In Herd Chiropractic Clinic, P.C. v. State Farm Mutual Automobile Insurance Company, the court was faced with a carrier’s appeal from the trial court’s award of attorney’s fees to a chiropractor that had treated the insured. The insured suffered injuries following a car accident and sought medical care, including chiropractic treatment. Pursuant to § 1797 of the Pennsylvania Motor Vehicle Financial Responsibility Law, the carrier submitted the insured’s bills to a peer review organization for review. The peer review deemed the insured’s chiropractic treatments not medically necessary and the carrier refused to pay.
The chiropractor filed suit against the carrier, seeking unpaid medical expenses, as well as attorneys’ fees and treble damages for bad faith. After a non-jury trial, the trial court found that the chiropractic treatment was necessary and allowed unpaid medical expenses of $1,380.68, but refused to award treble damages and attorneys’ fees. The chiropractor filed a motion for reconsideration and the court awarded $27,047.50 in attorneys’ fees.
The carrier filed this appeal and raised three issues: “(1) Whether an error of law was committed where the Court of Common Pleas interpreted . . . § 1797 . . . to allow imposition of attorneys fees even though it was held that [the carrier] complied . . . in conducting a peer review”; “(2) Whether an error of law was committed where the Court of Common Pleas failed to recognize and follow the mandatory authority of the Superior Court’s opinion in Barnum v. State Farm
. . . disallowing attorney’s fees where an insurer follows the peer review process; and “(3) Whether the court erred or abused its discretion where the court limited the testimony of [an expert witness] to whether [the insured’s] conduct was “wanton,” and . . . [to the law’s] intention of limiting recovery to the outstanding bills plus interest where an insurer complies with the peer review process.”

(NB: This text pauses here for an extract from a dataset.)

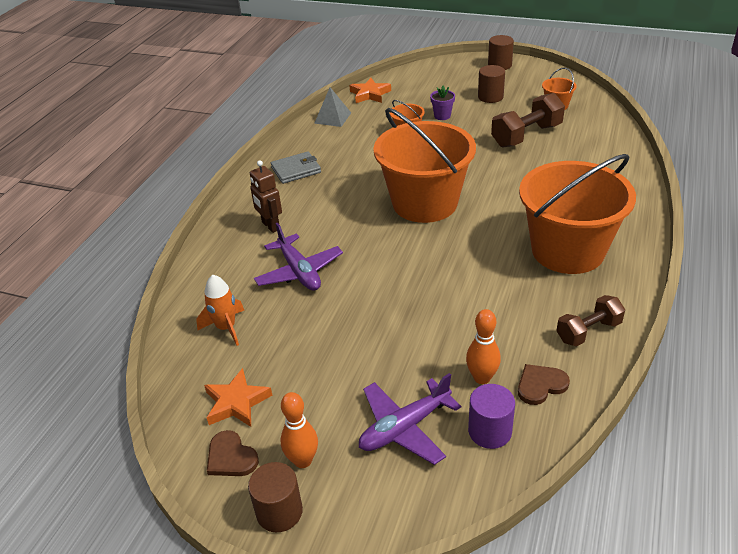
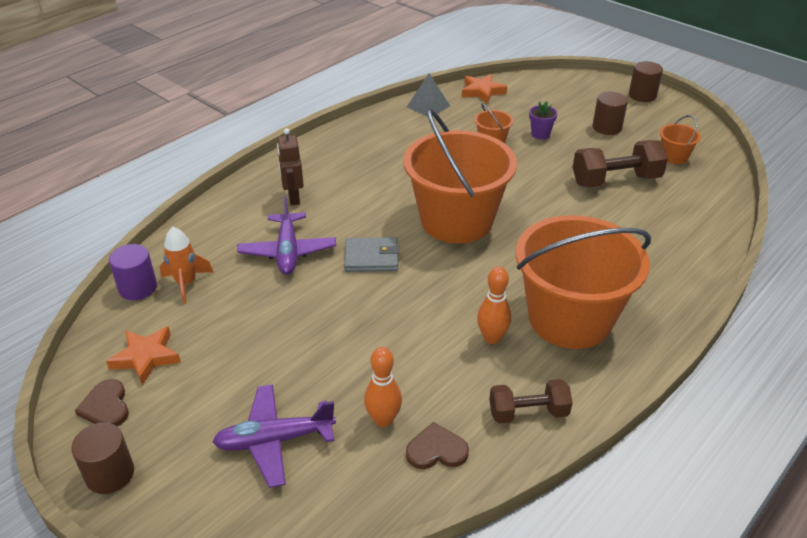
camera: 20 degrees right, 0 degrees up
(296, 170) = (355, 149): grey wallet -> grey wallet (371, 257)
(303, 460) = (163, 435): orange bowling pin -> orange bowling pin (492, 338)
(489, 431) = (352, 477): purple cylinder -> purple cylinder (138, 288)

The court began by analyzing the carrier’s compliance with § 1797, finding that, since the carrier engaged in the peer review process it could not be liable for bad faith under the statute. Because the trial court properly denied treble damages for bad faith, the court found no error in the trial court’s reasoning. Examining the text of §1797, the court held that “There is
nothing in the language of the statute that specifically precludes attorneys’ fees where a peer review decision is challenged and the court finds the treatment reasonable and necessary.”
The court also rejected the carrier’s reliance on Barnum
, finding that the case did not address the issue of attorney’s fees, but stands for the proposition that an insurer who follows the peer review process cannot be liable for treble damages for bad faith.
Lastly, the court discarded the carrier’s claim that the trial court abused its discretion by limiting the testimony of an expert witness. The court noted that the chiropractor’s motion to exclude this testimony was denied, subject to a limitation of the testimony to the issue of the carrier’s “wanton conduct.” At that time, the carrier waived its objection, preventing any opportunity to raise the issue on appeal. As a result, the appellate court affirmed the judgment of the trial court.